Power Supply Replacement#

This topic describes how to replace the power supplies (PSUs) of the NVIDIA DGX™ GB200 system.

Power Supply Replacement Overview#

This section provides a high-level overview of the PSU replacement process.

  1. Identify the failed PSU

  2. Remove the failed PSU

  3. Install the new PSU

  4. Update the new PSU firmware, if required

  5. Verify the new PSU is operational

  6. If requested, return the failed unit to NVIDIA Enterprise Support using the provided packaging

Identify the Failed Power Supply#

Identify the failed PSU by visually inspecting the LEDs on the power supply modules.
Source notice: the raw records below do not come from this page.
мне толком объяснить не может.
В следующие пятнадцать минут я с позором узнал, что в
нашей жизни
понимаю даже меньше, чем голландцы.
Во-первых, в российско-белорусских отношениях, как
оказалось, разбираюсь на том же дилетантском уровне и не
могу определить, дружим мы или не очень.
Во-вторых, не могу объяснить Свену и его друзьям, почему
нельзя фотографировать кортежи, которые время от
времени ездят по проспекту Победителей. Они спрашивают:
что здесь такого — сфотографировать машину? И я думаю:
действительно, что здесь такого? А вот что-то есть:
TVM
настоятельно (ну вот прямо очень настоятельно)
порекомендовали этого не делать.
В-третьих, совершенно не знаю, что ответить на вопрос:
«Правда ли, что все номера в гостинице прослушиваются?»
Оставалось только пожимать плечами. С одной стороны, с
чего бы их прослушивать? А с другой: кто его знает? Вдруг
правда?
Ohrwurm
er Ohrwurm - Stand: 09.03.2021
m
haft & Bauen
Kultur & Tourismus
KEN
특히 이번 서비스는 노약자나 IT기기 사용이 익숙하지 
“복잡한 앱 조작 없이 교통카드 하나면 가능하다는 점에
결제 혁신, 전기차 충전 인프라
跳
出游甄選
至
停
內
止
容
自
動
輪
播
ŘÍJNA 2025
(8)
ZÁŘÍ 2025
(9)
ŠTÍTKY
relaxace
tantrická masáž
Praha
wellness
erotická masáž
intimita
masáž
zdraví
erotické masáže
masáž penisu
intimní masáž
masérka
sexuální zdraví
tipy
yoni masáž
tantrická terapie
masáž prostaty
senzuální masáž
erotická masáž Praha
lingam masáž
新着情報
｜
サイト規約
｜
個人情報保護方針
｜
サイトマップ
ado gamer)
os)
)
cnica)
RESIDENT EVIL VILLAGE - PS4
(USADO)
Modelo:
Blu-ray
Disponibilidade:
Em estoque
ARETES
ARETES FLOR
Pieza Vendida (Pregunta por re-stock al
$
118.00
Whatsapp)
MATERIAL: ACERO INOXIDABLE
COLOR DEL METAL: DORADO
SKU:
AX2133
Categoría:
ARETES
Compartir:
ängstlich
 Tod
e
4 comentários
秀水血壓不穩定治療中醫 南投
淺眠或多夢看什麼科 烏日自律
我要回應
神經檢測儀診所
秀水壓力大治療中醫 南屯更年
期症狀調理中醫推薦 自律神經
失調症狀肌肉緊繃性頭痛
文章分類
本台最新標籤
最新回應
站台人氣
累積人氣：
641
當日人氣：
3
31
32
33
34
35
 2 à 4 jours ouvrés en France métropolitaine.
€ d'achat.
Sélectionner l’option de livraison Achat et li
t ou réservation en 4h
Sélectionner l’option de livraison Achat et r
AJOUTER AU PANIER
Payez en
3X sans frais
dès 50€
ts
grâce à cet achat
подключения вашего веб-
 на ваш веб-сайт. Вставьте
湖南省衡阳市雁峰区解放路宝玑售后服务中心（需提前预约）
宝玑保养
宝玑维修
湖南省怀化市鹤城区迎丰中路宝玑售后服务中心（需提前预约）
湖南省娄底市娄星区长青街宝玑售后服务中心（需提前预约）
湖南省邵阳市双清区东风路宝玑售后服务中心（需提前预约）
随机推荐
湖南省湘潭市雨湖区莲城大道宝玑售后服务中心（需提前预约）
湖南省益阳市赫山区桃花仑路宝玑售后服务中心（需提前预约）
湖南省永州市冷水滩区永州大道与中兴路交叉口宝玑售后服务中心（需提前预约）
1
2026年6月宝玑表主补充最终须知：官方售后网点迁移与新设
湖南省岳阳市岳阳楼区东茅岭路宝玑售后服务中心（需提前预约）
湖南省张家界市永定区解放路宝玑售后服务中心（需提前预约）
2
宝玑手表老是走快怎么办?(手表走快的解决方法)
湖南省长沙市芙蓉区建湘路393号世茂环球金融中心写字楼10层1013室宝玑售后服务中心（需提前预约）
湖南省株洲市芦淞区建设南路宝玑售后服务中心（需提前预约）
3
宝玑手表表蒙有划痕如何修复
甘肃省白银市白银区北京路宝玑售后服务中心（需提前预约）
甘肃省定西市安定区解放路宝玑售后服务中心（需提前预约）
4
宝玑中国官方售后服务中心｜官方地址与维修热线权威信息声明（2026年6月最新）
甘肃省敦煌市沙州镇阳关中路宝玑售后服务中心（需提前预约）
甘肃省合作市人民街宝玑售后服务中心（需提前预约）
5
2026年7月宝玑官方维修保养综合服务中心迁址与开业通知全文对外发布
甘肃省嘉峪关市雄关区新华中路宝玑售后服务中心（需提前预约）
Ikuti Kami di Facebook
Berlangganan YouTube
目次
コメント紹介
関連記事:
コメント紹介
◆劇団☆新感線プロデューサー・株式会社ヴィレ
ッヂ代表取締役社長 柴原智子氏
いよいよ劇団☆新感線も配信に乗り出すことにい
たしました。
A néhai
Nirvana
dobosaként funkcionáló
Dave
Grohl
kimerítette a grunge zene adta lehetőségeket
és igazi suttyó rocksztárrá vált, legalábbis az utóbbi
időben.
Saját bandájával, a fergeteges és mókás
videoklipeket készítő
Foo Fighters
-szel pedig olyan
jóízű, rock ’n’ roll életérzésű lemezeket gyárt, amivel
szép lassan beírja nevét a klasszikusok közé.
The failed module will have an amber LED indicator.

Close-up view of the LED indicators on a PSU

The power supplies are N+N redundant, so any one power supply can be replaced as long as at least four power shelves are fully active and healthy.

Close-up view of a DGX GB200 rack showing the amber LED indicator for a failed unit

Replace the Power Supply#

  1. Once you’ve identified the failed power supply, push the release tab to the left and pull on the handle to eject it from the power shelf.

    Image showing the release tab on a PSU
  2. Pull the power supply straight out of the power shelf and set it aside.

    Image showing the PSU being removed from the power shelf
  3. Insert the new PSU until it locks into place. You’ll hear an audible click when it’s fully seated.

  4. Verify that the new PSU is operational by running the sudo nvsm show psus command. Verify that all PSUs report Status_Health=OK.

  5. If requested, return the failed unit to NVIDIA Enterprise Support using the provided packaging.